*** Opening Dataset extract ***

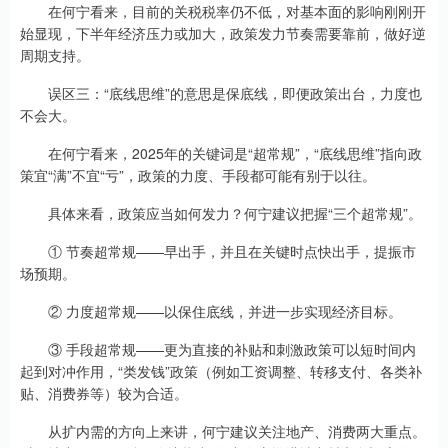
在何宁看来，目前的关税税率仍不低，对基本面的影响刚刚开
始显现，下半年经济压力或加大，政策发力节奏需要靠前，做好逆
周期支持。
误区三：“底线思维”的意思是保底线，即便政策出台，力度也
不会大。
在何宁看来，2025年的关键词是“超常规”，“底线思维”指向政
策宜“满”不宜“亏”，政策的力度、手段都可能有别于以往。
具体来看，政策应当如何发力？何宁建议把握“三个超常规”。
① 节奏超常规——早出手，并且在关键时点快出手，提振市
场预期。
② 力度超常规——以保住底线，并进一步实现经济目标。
③ 手段超常规——更为直接的补贴和刺激政策可以短时间内
起到对冲作用，“类发钱”政策（例如工资调整、转移支付、各类补
贴、消费券等）较为合适。
从扩内需的方向上来讲，何宁建议关注地产、消费两大重点。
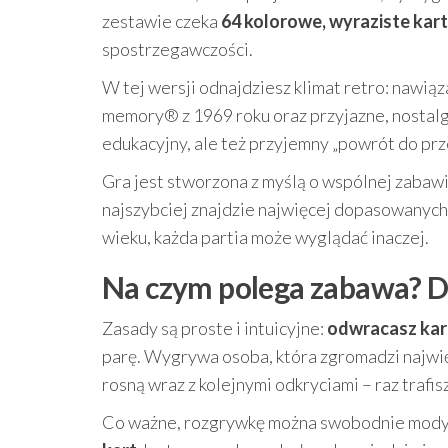
zestawie czeka
64 kolorowe, wyraziste kar
spostrzegawczości.
W tej wersji odnajdziesz klimat retro: nawią
memory® z 1969 roku oraz przyjazne, nostalg
edukacyjny, ale też przyjemny „powrót do prze
Gra jest stworzona z myślą o wspólnej zabawie
najszybciej znajdzie najwięcej dopasowanych 
wieku, każda partia może wyglądać inaczej.
Na czym polega zabawa? Do
Zasady są proste i intuicyjne:
odwracasz kar
parę. Wygrywa osoba, która zgromadzi najwię
rosną wraz z kolejnymi odkryciami – raz trafis
Co ważne, rozgrywkę można swobodnie modyf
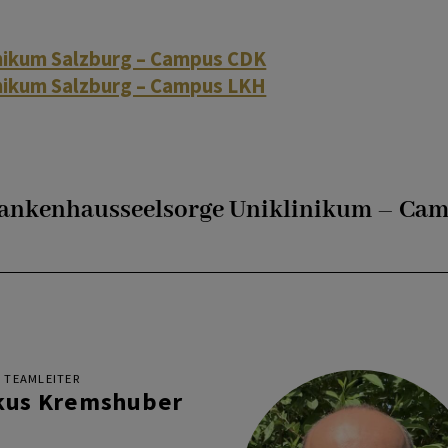
nikum Salzburg – Campus CDK
nikum Salzburg – Campus LKH
ankenhausseelsorge Uniklinikum – Ca
, TEAMLEITER
kus Kremshuber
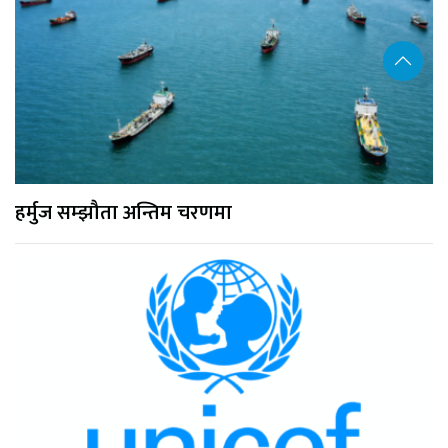
हर्मुज सम्झौता अन्तिम चरणमा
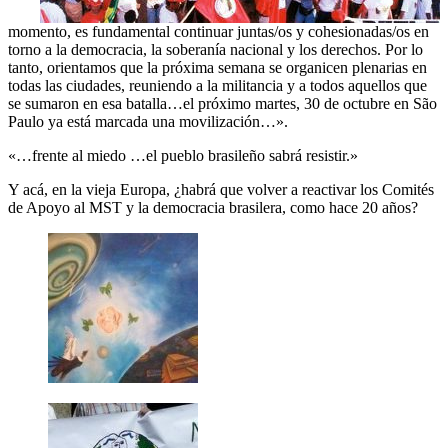
momento, es fundamental continuar juntas/os y cohesionadas/os en
torno a la democracia, la soberanía nacional y los derechos. Por lo
tanto, orientamos que la próxima semana se organicen plenarias en
todas las ciudades, reuniendo a la militancia y a todos aquellos que
se sumaron en esa batalla…el próximo martes, 30 de octubre en São
Paulo ya está marcada una movilización…».
«…frente al miedo …el pueblo brasileño sabrá resistir.»
Y acá, en la vieja Europa, ¿habrá que volver a reactivar los Comités
de Apoyo al MST y la democracia brasilera, como hace 20 años?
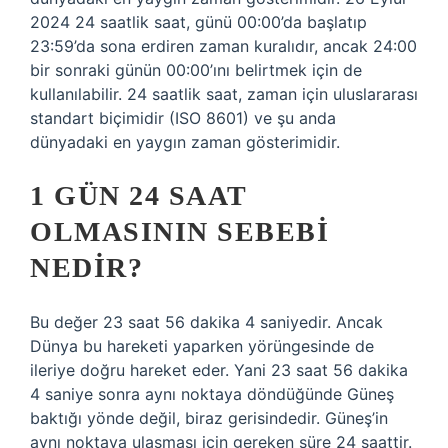
2024 24 saatlik saat, günü 00:00’da başlatıp
23:59’da sona erdiren zaman kuralıdır, ancak 24:00
bir sonraki günün 00:00’ını belirtmek için de
kullanılabilir. 24 saatlik saat, zaman için uluslararası
standart biçimidir (ISO 8601) ve şu anda
dünyadaki en yaygın zaman gösterimidir.
1 GÜN 24 SAAT
OLMASININ SEBEBI
NEDIR?
Bu değer 23 saat 56 dakika 4 saniyedir. Ancak
Dünya bu hareketi yaparken yörüngesinde de
ileriye doğru hareket eder. Yani 23 saat 56 dakika
4 saniye sonra aynı noktaya döndüğünde Güneş
baktığı yönde değil, biraz gerisindedir. Güneş’in
aynı noktaya ulaşması için gereken süre 24 saattir.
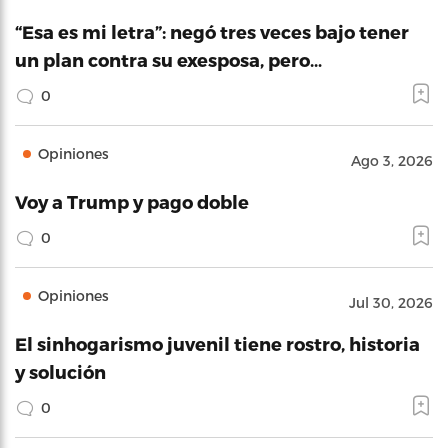
“Esa es mi letra”: negó tres veces bajo tener
un plan contra su exesposa, pero…
0
Opiniones
Ago 3, 2026
Voy a Trump y pago doble
0
Opiniones
Jul 30, 2026
El sinhogarismo juvenil tiene rostro, historia
y solución
0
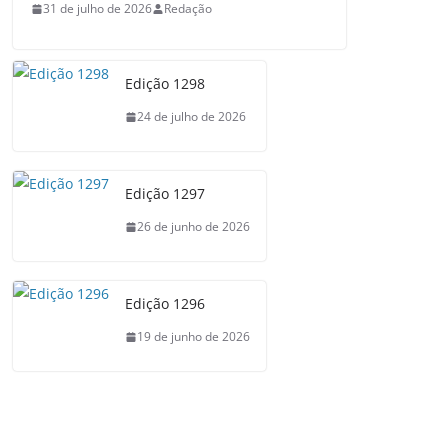
31 de julho de 2026
Redação
Edição 1298
24 de julho de 2026
Edição 1297
26 de junho de 2026
Edição 1296
19 de junho de 2026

*** Closing Dataset extract ***

Each record should be printed exactly as it appears, leaving the pictures out.

在何宁看来，目前的关税税率仍不低，对基本面的影响刚刚开
始显现，下半年经济压力或加大，政策发力节奏需要靠前，做好逆
周期支持。
误区三：“底线思维”的意思是保底线，即便政策出台，力度也
不会大。
在何宁看来，2025年的关键词是“超常规”，“底线思维”指向政
策宜“满”不宜“亏”，政策的力度、手段都可能有别于以往。
具体来看，政策应当如何发力？何宁建议把握“三个超常规”。
① 节奏超常规——早出手，并且在关键时点快出手，提振市
场预期。
② 力度超常规——以保住底线，并进一步实现经济目标。
③ 手段超常规——更为直接的补贴和刺激政策可以短时间内
起到对冲作用，“类发钱”政策（例如工资调整、转移支付、各类补
贴、消费券等）较为合适。
从扩内需的方向上来讲，何宁建议关注地产、消费两大重点。
zestawie czeka
64 kolorowe, wyraziste kar
spostrzegawczości.
W tej wersji odnajdziesz klimat retro: nawią
memory® z 1969 roku oraz przyjazne, nostalg
edukacyjny, ale też przyjemny „powrót do prze
Gra jest stworzona z myślą o wspólnej zabawie
najszybciej znajdzie najwięcej dopasowanych 
wieku, każda partia może wyglądać inaczej.
Na czym polega zabawa? Do
Zasady są proste i intuicyjne:
odwracasz kar
parę. Wygrywa osoba, która zgromadzi najwię
rosną wraz z kolejnymi odkryciami – raz trafis
Co ważne, rozgrywkę można swobodnie modyf
nikum Salzburg – Campus CDK
nikum Salzburg – Campus LKH
ankenhausseelsorge Uniklinikum – Ca
, TEAMLEITER
kus Kremshuber
हर्मुज सम्झौता अन्तिम चरणमा
momento, es fundamental continuar juntas/os y cohesionadas/os en
torno a la democracia, la soberanía nacional y los derechos. Por lo
tanto, orientamos que la próxima semana se organicen plenarias en
todas las ciudades, reuniendo a la militancia y a todos aquellos que
se sumaron en esa batalla…el próximo martes, 30 de octubre en São
Paulo ya está marcada una movilización…».
«…frente al miedo …el pueblo brasileño sabrá resistir.»
Y acá, en la vieja Europa, ¿habrá que volver a reactivar los Comités
de Apoyo al MST y la democracia brasilera, como hace 20 años?
2024 24 saatlik saat, günü 00:00’da başlatıp
23:59’da sona erdiren zaman kuralıdır, ancak 24:00
bir sonraki günün 00:00’ını belirtmek için de
kullanılabilir. 24 saatlik saat, zaman için uluslararası
standart biçimidir (ISO 8601) ve şu anda
dünyadaki en yaygın zaman gösterimidir.
1 GÜN 24 SAAT
OLMASININ SEBEBI
NEDIR?
Bu değer 23 saat 56 dakika 4 saniyedir. Ancak
Dünya bu hareketi yaparken yörüngesinde de
ileriye doğru hareket eder. Yani 23 saat 56 dakika
4 saniye sonra aynı noktaya döndüğünde Güneş
baktığı yönde değil, biraz gerisindedir. Güneş’in
aynı noktaya ulaşması için gereken süre 24 saattir.
“Esa es mi letra”: negó tres veces bajo tener
un plan contra su exesposa, pero…
0
Opiniones
Ago 3, 2026
Voy a Trump y pago doble
0
Opiniones
Jul 30, 2026
El sinhogarismo juvenil tiene rostro, historia
y solución
0
31 de julho de 2026
Redação
Edição 1298
24 de julho de 2026
Edição 1297
26 de junho de 2026
Edição 1296
19 de junho de 2026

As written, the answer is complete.